[Saved entries]
_ _ _ _ _ _ _

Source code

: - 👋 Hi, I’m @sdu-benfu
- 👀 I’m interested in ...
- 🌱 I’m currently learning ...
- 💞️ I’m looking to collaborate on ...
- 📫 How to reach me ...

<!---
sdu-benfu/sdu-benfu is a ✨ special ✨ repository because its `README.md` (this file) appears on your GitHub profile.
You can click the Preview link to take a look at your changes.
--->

_ _ _ _ _ _ _

* [The task]
Pull out each line of the records that contains the string "benfu".

* [Exercise solution]
: - 👋 Hi, I’m @sdu-benfu
sdu-benfu/sdu-benfu is a ✨ special ✨ repository because its `README.md` (this file) appears on your GitHub profile.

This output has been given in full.